Some people, however, feel good under the light of the stars, and others feel scared of its dimness and immensity. Some enjoy the bright sun and feel safe under it, and others feel scorched and prefer the soft light of the shade.  This is the personal aspect of light, and unlike the archetype or the cosmic aspect, it is relative instead of universal.

We can see, then, that the cosmos transmits the archetype, and the archetype oscillates into the personality. 

There are constructive and destructive forces in the cosmos, positive and negative poles in the collective, and good and bad exist on a personal level.

The personality can align itself with the good of the collective and align the collective with the good of the cosmos since for the personality good exists. 

On the other hand, the personality can turn against its source and align itself with what is bad for the collective and the cosmos.

We easily conclude, in this way, that mythology can be used as a powerful tool that harnesses energy from the primordial to the collective and from the collective to the individual.
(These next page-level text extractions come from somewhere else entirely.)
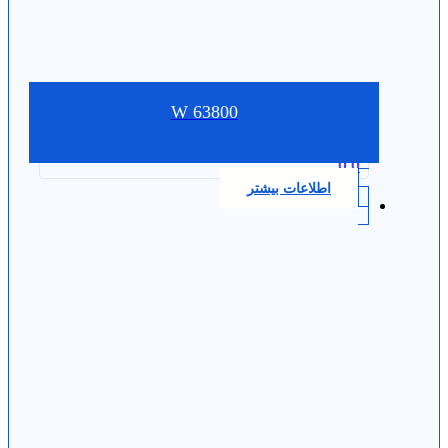
W 63800
0.0
اطلاعات بیشتر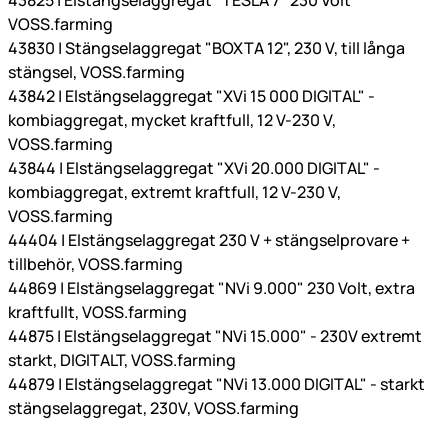
43825 | Elstängselaggregat "TESLA 7" 230 Volt
VOSS.farming
43830 | Stängselaggregat "BOXTA 12", 230 V, till långa
stängsel, VOSS.farming
43842 | Elstängselaggregat "XVi 15 000 DIGITAL" -
kombiaggregat, mycket kraftfull, 12 V-230 V,
VOSS.farming
43844 | Elstängselaggregat "XVi 20.000 DIGITAL" -
kombiaggregat, extremt kraftfull, 12 V-230 V,
VOSS.farming
44404 | Elstängselaggregat 230 V + stängselprovare +
tillbehör, VOSS.farming
44869 | Elstängselaggregat "NVi 9.000" 230 Volt, extra
kraftfullt, VOSS.farming
44875 | Elstängselaggregat "NVi 15.000" - 230V extremt
starkt, DIGITALT, VOSS.farming
44879 | Elstängselaggregat "NVi 13.000 DIGITAL" - starkt
stängselaggregat, 230V, VOSS.farming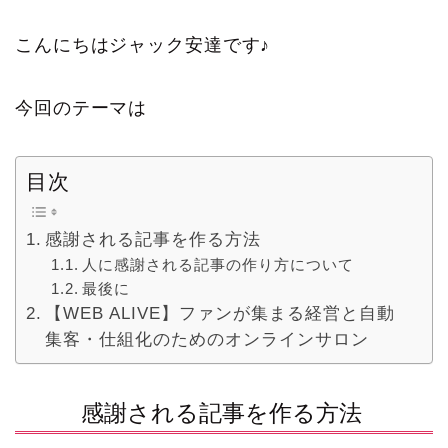
こんにちはジャック安達です♪
今回のテーマは
目次
感謝される記事を作る方法
人に感謝される記事の作り方について
最後に
【WEB ALIVE】ファンが集まる経営と自動
集客・仕組化のためのオンラインサロン
感謝される記事を作る方法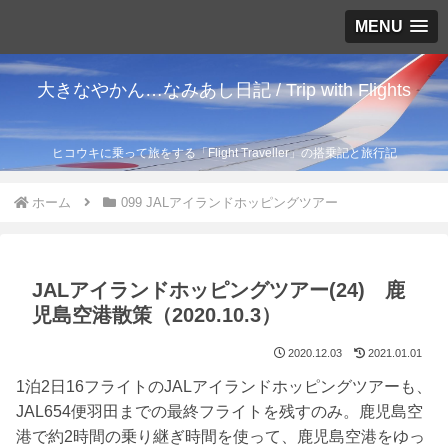
MENU
大きなやかん…なみあし日記 / Trip with Flights
ヒコウキに乗って旅をする「Flight Traveller」の搭乗記と旅行記
ホーム
099 JALアイランドホッピングツアー
JALアイランドホッピングツアー(24) 鹿
児島空港散策（2020.10.3）
2020.12.03
2021.01.01
1泊2日16フライトのJALアイランドホッピングツアーも、
JAL654便羽田までの最終フライトを残すのみ。鹿児島空
港で約2時間の乗り継ぎ時間を使って、鹿児島空港をゆっ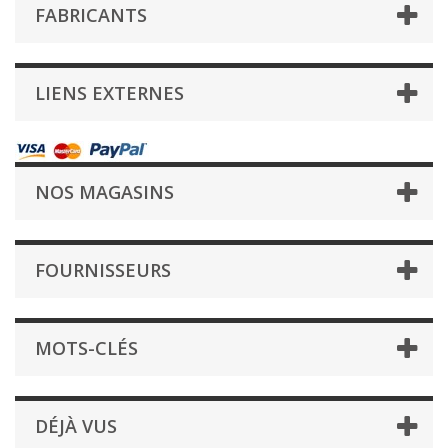
FABRICANTS
LIENS EXTERNES
NOS MAGASINS
FOURNISSEURS
MOTS-CLÉS
DÉJÀ VUS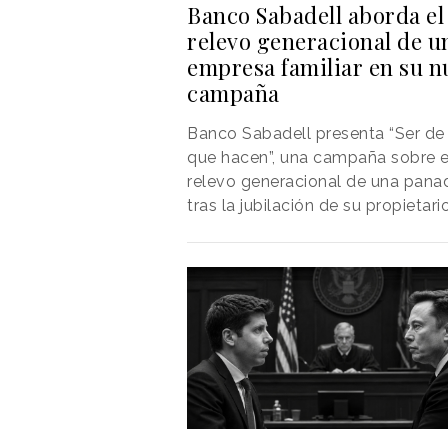
Banco Sabadell aborda el
relevo generacional de u
empresa familiar en su n
campaña
Banco Sabadell presenta “Ser de
que hacen”, una campaña sobre e
relevo generacional de una pana
tras la jubilación de su propietario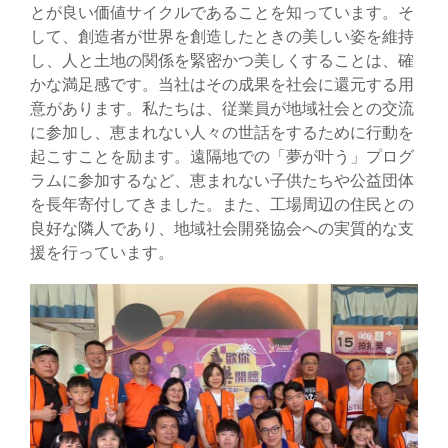
とが良い価値サイクルであることを知っています。そ
して、創造者が世界を創造したときの美しい姿を維持
し、人と土地の関係を緊密かつ美しくすることは、確
かな満足感です。当社はその成果を社会に還元する用
意があります。私たちは、従業員が地域社会との交流
に参加し、恵まれない人々の世話をするために行動を
起こすことを励ます。遠隔地での「夢が叶う」プログ
ラムに参加するなど、恵まれない子供たちや公益団体
を長年寄付してきました。また、工場周辺の住民との
良好な隣人であり、地域社会開発協会への実質的な支
援を行っています。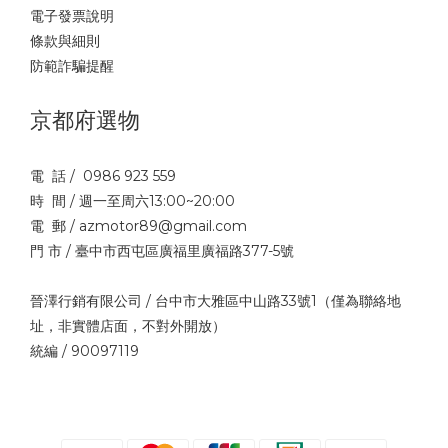
電子發票說明
條款與細則
防範詐騙提醒
京都府選物
電 話 / 0986 923 559
時 間 / 週一至周六13:00~20:00
電 郵 / azmotor89@gmail.com
門 市 / 臺中市西屯區廣福里廣福路377-5號
晉澤行銷有限公司 / 台中市大雅區中山路33號1（僅為聯絡地
址，非實體店面，不對外開放）
統編 / 90097119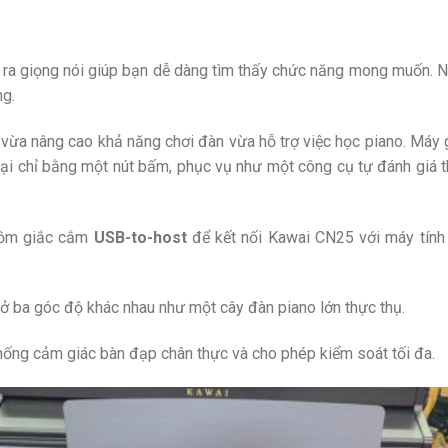
 ra giọng nói giúp bạn dễ dàng tìm thấy chức năng mong muốn. N
ng.
vừa nâng cao khả năng chơi đàn vừa hỗ trợ việc học piano. Máy 
 lại chỉ bằng một nút bấm, phục vụ như một công cụ tự đánh giá 
gồm giắc cắm
USB-to-host
để kết nối Kawai CN25 với máy tín
ở ba góc độ khác nhau như một cây đàn piano lớn thực thụ.
ống cảm giác bàn đạp chân thực và cho phép kiểm soát tối đa.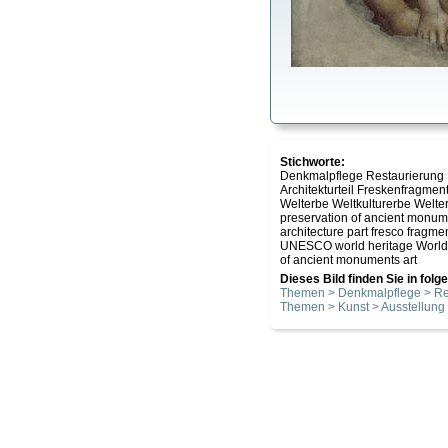
Stichworte:
Denkmalpflege Restaurierung 
Architekturteil Freskenfragment
Welterbe Weltkulturerbe Welte
preservation of ancient monume
architecture part fresco fragme
UNESCO world heritage World Her
of ancient monuments art
Dieses Bild finden Sie in fol
Themen > Denkmalpflege > Re
Themen > Kunst > Ausstellung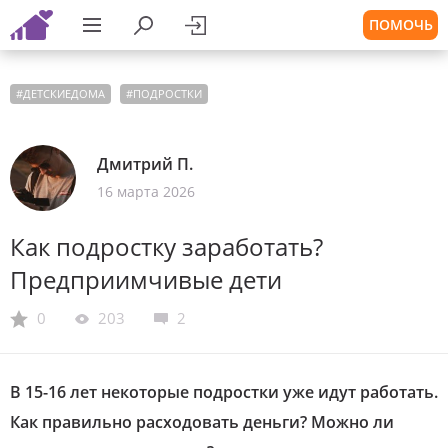
ПОМОЧЬ
#
ДЕТСКИЕДОМА
#
ПОДРОСТКИ
Дмитрий П.
16 марта 2026
Как подростку заработать?
Предприимчивые дети
0
203
2
В 15-16 лет некоторые подростки уже идут работать.
Как правильно расходовать деньги? Можно ли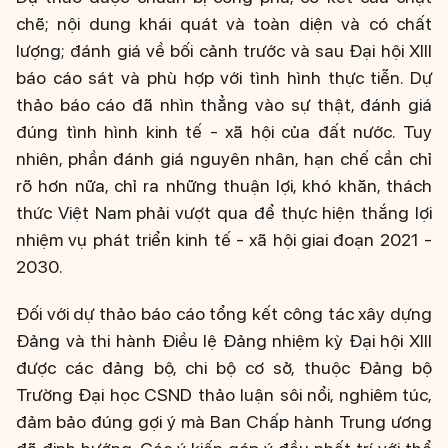
chẽ; nội dung khái quát và toàn diện và có chất
lượng; đánh giá về bối cảnh trước và sau Đại hội XIII
báo cáo sát và phù hợp với tình hình thực tiễn. Dự
thảo báo cáo đã nhìn thẳng vào sự thật, đánh giá
đúng tình hình kinh tế - xã hội của đất nước. Tuy
nhiên, phần đánh giá nguyên nhân, hạn chế cần chỉ
rõ hơn nữa, chỉ ra những thuận lợi, khó khăn, thách
thức Việt Nam phải vượt qua để thực hiện thắng lợi
nhiệm vụ phát triển kinh tế - xã hội giai đoạn 2021 -
2030.
Đối với dự thảo báo cáo tổng kết công tác xây dựng
Đảng và thi hành Điều lệ Đảng nhiệm kỳ Đại hội XIII
được các đảng bộ, chi bộ cơ sở, thuộc Đảng bộ
Trường Đại học CSND thảo luận sôi nổi, nghiêm túc,
đảm bảo đúng gợi ý mà Ban Chấp hành Trung ương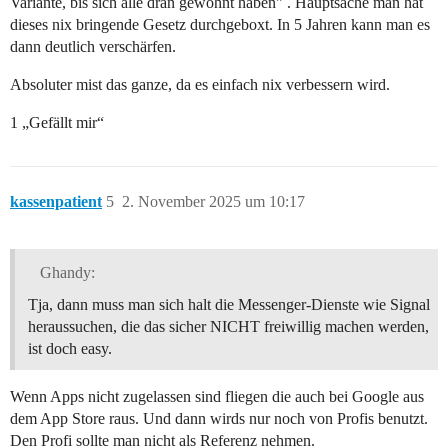
Variante, bis sich alle dran gewöhnt haben" . Hauptsache man hat
dieses nix bringende Gesetz durchgeboxt. In 5 Jahren kann man es
dann deutlich verschärfen.
Absoluter mist das ganze, da es einfach nix verbessern wird.
1 „Gefällt mir“
kassenpatient
5
2. November 2025 um 10:17
Ghandy:
Tja, dann muss man sich halt die Messenger-Dienste wie Signal
heraussuchen, die das sicher NICHT freiwillig machen werden,
ist doch easy.
Wenn Apps nicht zugelassen sind fliegen die auch bei Google aus
dem App Store raus. Und dann wirds nur noch von Profis benutzt.
Den Profi sollte man nicht als Referenz nehmen.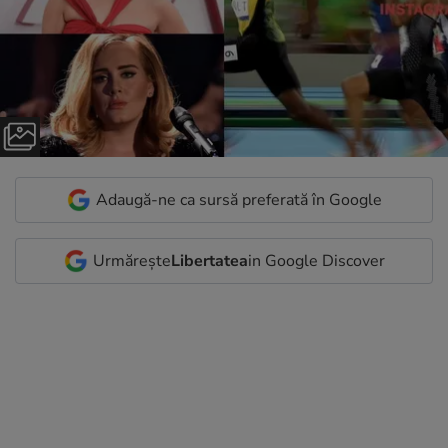
Adaugă-ne ca sursă preferată în Google
Urmărește
Libertatea
in Google Discover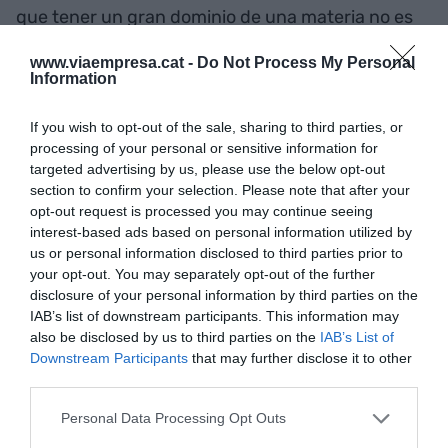
que tener un gran dominio de una materia no es
fruto de la casualidad, sino de horas de
www.viaempresa.cat -
Do Not Process My Personal
dedicación sostenida. Y la capacidad de traducir
Information
estos conocimientos en prácticas útiles, así como
de ir perfeccionándolas con el tiempo, también
If you wish to opt-out of the sale, sharing to third parties, or
processing of your personal or sensitive information for
exige disciplina y constancia.
targeted advertising by us, please use the below opt-out
section to confirm your selection. Please note that after your
"Dejarse arrastrar por la
opt-out request is processed you may continue seeing
interest-based ads based on personal information utilized by
inercia y la dinámica del día
us or personal information disclosed to third parties prior to
your opt-out. You may separately opt-out of the further
a día puede llevarnos a
disclosure of your personal information by third parties on the
IAB’s list of downstream participants. This information may
remar sin descanso, pero
also be disclosed by us to third parties on the
IAB’s List of
Downstream Participants
that may further disclose it to other
esto no garantiza ni que los
third parties.
remos toquen el agua ni que
Personal Data Processing Opt Outs
nos estemos dirigiendo a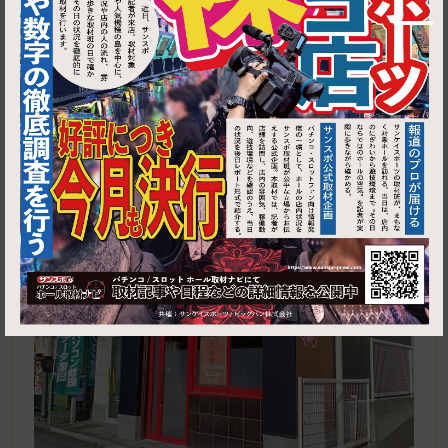
1
都筑区中川中央1-23-15 Ｔ'sビル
It can be used for good or bad, and history testifies for periods when many religions used it poorly. The job of the Maatian priest is to study mythology and turn its gears toward the good of the collective (whose good is the common good, the good of nature and the cosmos). 

One of my first resources in understanding the nature of mythology was the works of Joseph Campbell (check his ebooks in the Joseph Campbell Foundation), namely the four volumes of The Masks of God and The Hero with a Thousand Faces.

In The Masks of God, Campbell highlights the unity of humankind not only biologically but spiritually and in spiritual history.

Like me, Joseph Campbell seems to believe that the spiritual symphony expressed by world mythology might be used poetically for inspiration and reasonably for reason, or that it can be a dangerous weapon in the hands of madmen toward disaster. 

Resuming, Joseph Campbell sets out to do what many hermeticists did, synchronicity in the way the many mythologies of the world connect, finding a universal religion of sorts. The author goes so far as to, in the last book of the series, examine the living mythology of literature, music, and paintings.  

Of equal importance is The Hero With a Thousand Faces, for it shows the place of the human individual in mythology or rather the mythology of the human individual and how the journey of each of us is similar because the archetypes that give it rhythm are the same. 

Another must-read is Mircea Eliade, from whom you might understand mythology as the history of how reality came into being, no matter if we are speaking universally, or locally, such as the reality of a certain culture in a certain place. It reveals the essential, and with it, the sacred.

The sacred, however, is not a part of the narration, of the history being told about how reality and consciousness came into being, it is an element of consciousness itself, and one we should not find lacking.

As a starting book, The Sacred and the Profane: The Nature of Religion, is advised, for in it are contained most of the seeds of thought left by the author and historian.